En este artículo encontrarás los versículos más reconfortantes de la Reina-Valera 1960 para esta etapa, con su contexto y aplicación práctica, para que puedas vivir tu jubilación con paz, gratitud y la certeza de que Dios no ha terminado contigo.
La respuesta directa de la Biblia
La Escritura no usa la palabra "jubilación" como la entendemos hoy, pero habla abundantemente sobre el descanso, la vejez con dignidad, la fidelidad de Dios a lo largo de toda la vida y el propósito que no se acaba con la edad. Estos versículos son un buen punto de partida:
"Venid a mí todos los que estáis trabajados y cargados, y yo os haré descansar."
— Mateo 11:28, RVR1960
Jesús pronunció estas palabras para todo el que carga peso, y después de décadas de trabajo, pocas personas entienden mejor lo que significa estar "trabajado y cargado". Este descanso que Cristo ofrece no es solo espiritual: es una invitación a soltar, a confiar, a dejar de cargar lo que ya no te corresponde.

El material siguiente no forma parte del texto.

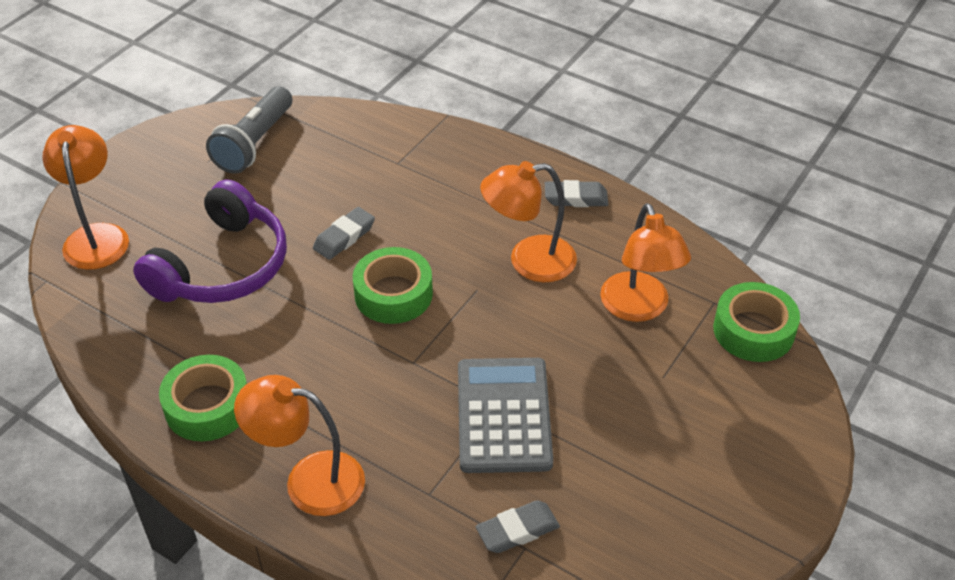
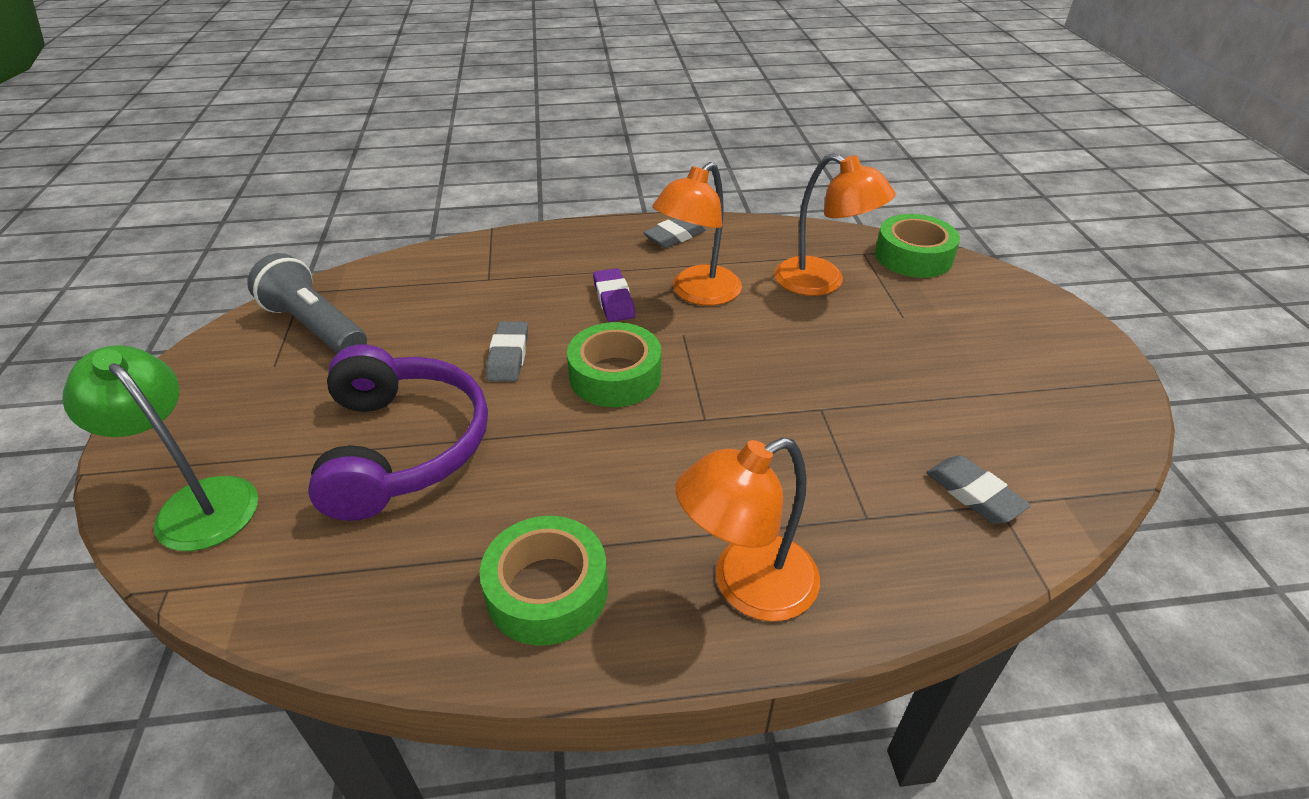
camera: 40 degrees left, 5 degrees down
(96, 236) = (197, 502): orange lamp -> green lamp
(254, 143) = (315, 327): grey flashlight -> grey flashlight turned 150 degrees clockwise
(462, 231) = (614, 300): none -> purple eraser
(504, 415) = (836, 413): grey calculator -> none
(517, 530) = (973, 494): grey eraser -> grey eraser turned 60 degrees counterclockwise

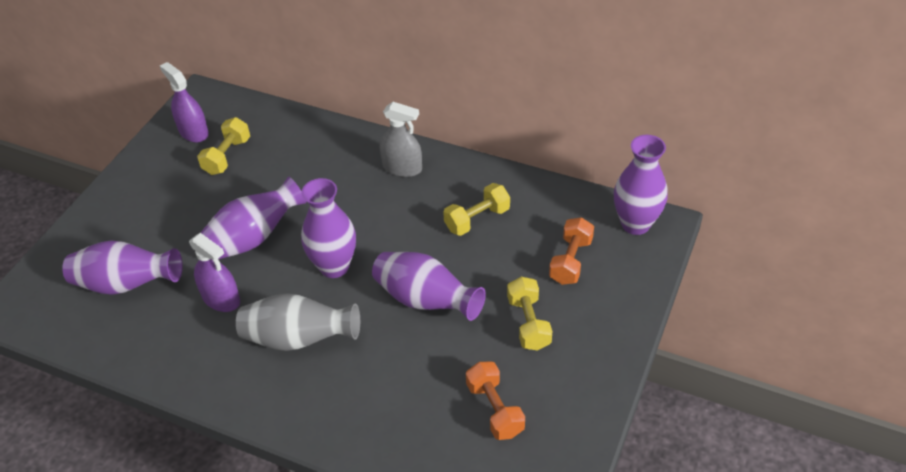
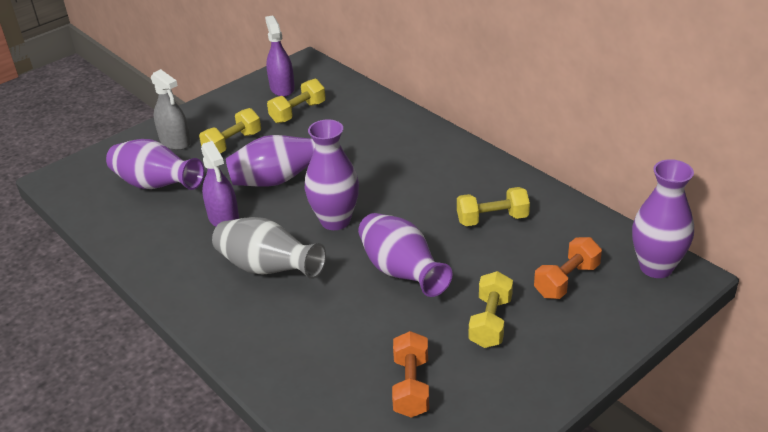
camera: 25 degrees right, 10 degrees down
(179, 212) = (232, 143): none -> yellow dumbbell
(402, 168) = (446, 159): grey spray bottle -> grey spray bottle (175, 141)

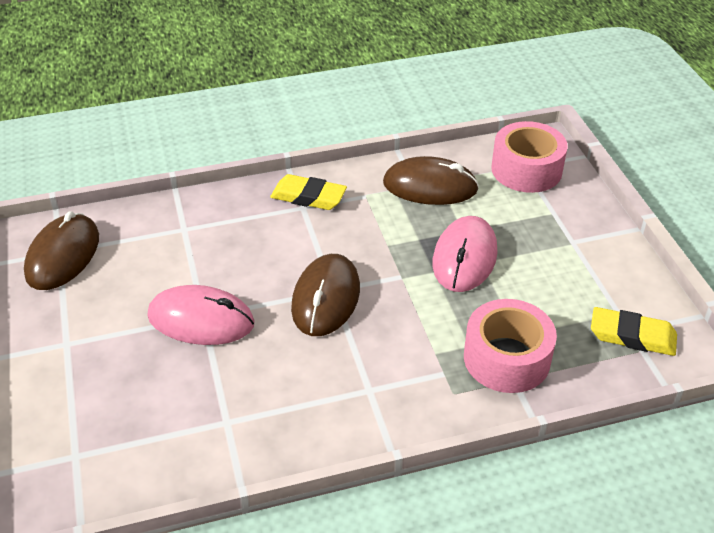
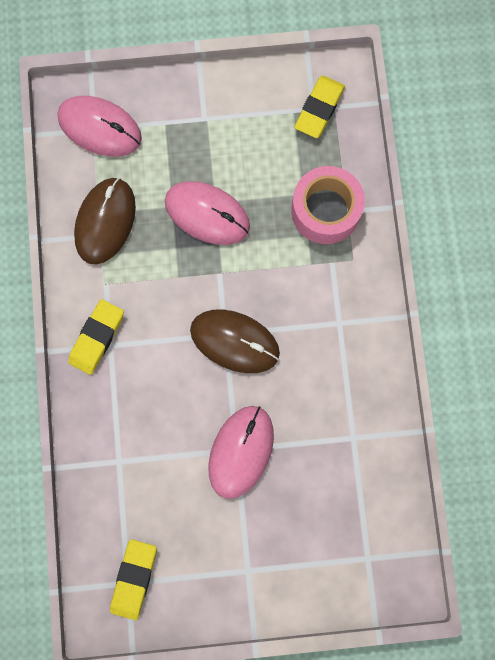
camera: 80 degrees left, 35 degrees up
(63, 255) = (134, 579): brown mouse -> yellow eraser
(526, 169) = (100, 128): pink tape -> pink mouse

"Aun en la vejez fructificarán; estarán vigorosos y verdes."
— Salmo 92:14, RVR1960
Este salmo compara al justo con una palmera y un cedro del Líbano: árboles que no dejan de dar fruto con los años, sino que se vuelven más firmes. Tu jubilación no es una señal de que dejaste de ser útil. Es el comienzo de un fruto diferente.

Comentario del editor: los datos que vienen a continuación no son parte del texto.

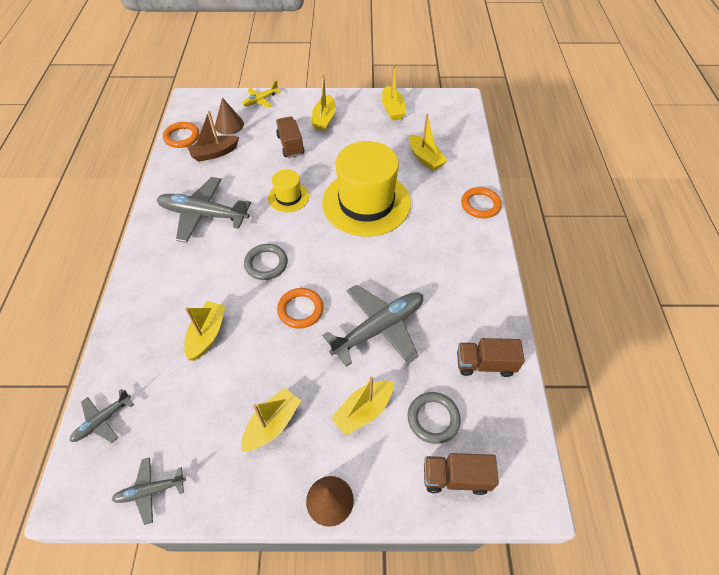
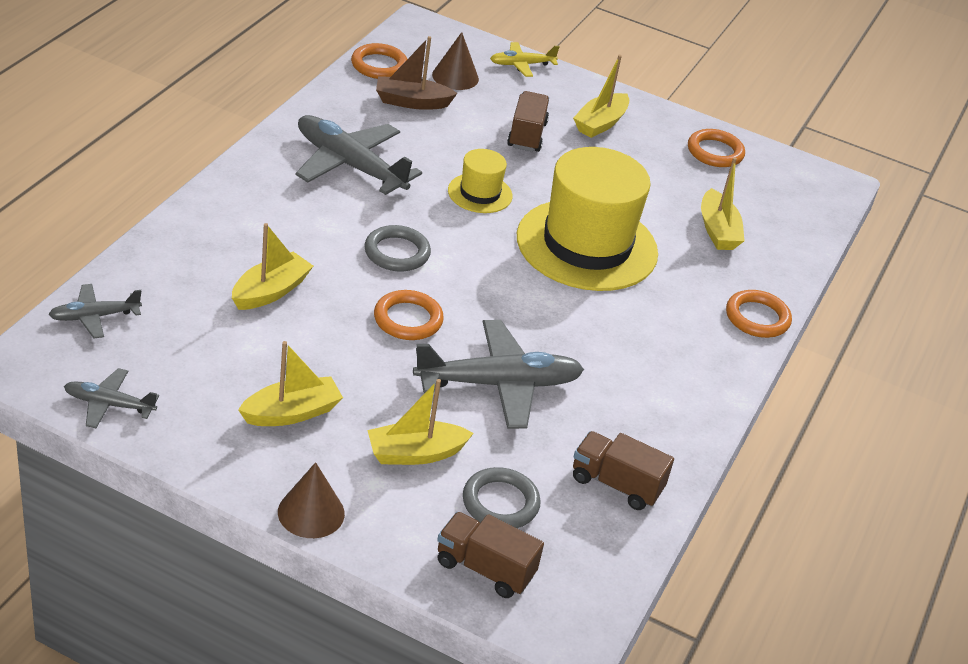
camera: 20 degrees right, 15 degrees down
(392, 109) = (715, 152): yellow boat -> orange ring

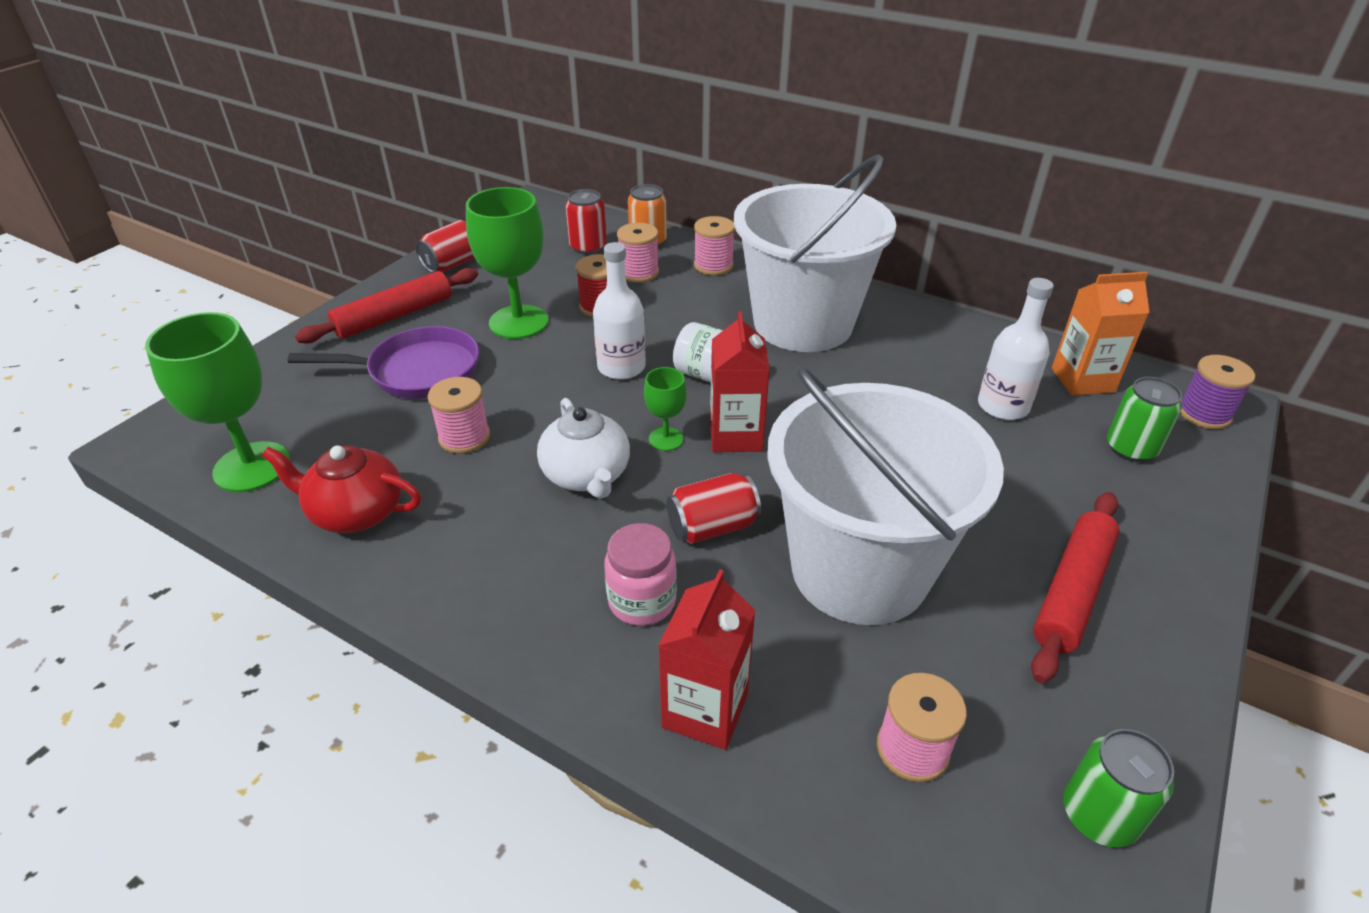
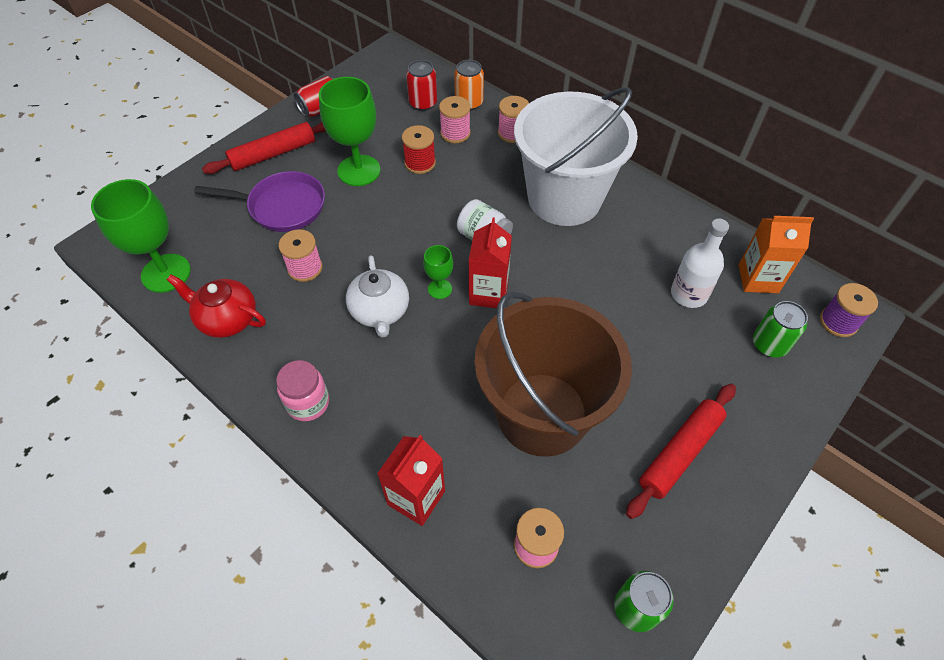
camera: 10 degrees right, 15 degrees up
(621, 367) = (423, 221): white bottle -> none
(642, 601) = (395, 414): pink jar -> pink jar (308, 403)
(712, 527) = (454, 365): red can -> none
(859, 570) = (542, 414): white bucket -> brown bucket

"Porque yo sé los pensamientos que tengo acerca de vosotros, dice Jehová, pensamientos de paz, y no de mal, para daros el fin que esperáis."
— Jeremías 29:11, RVR1960
Aunque este versículo fue dicho originalmente al pueblo de Israel en el exilio, su principio es profundo: Dios tiene planes de bien para tu futuro, incluso cuando el panorama cambia radicalmente. La jubilación no escapa a sus pensamientos de paz.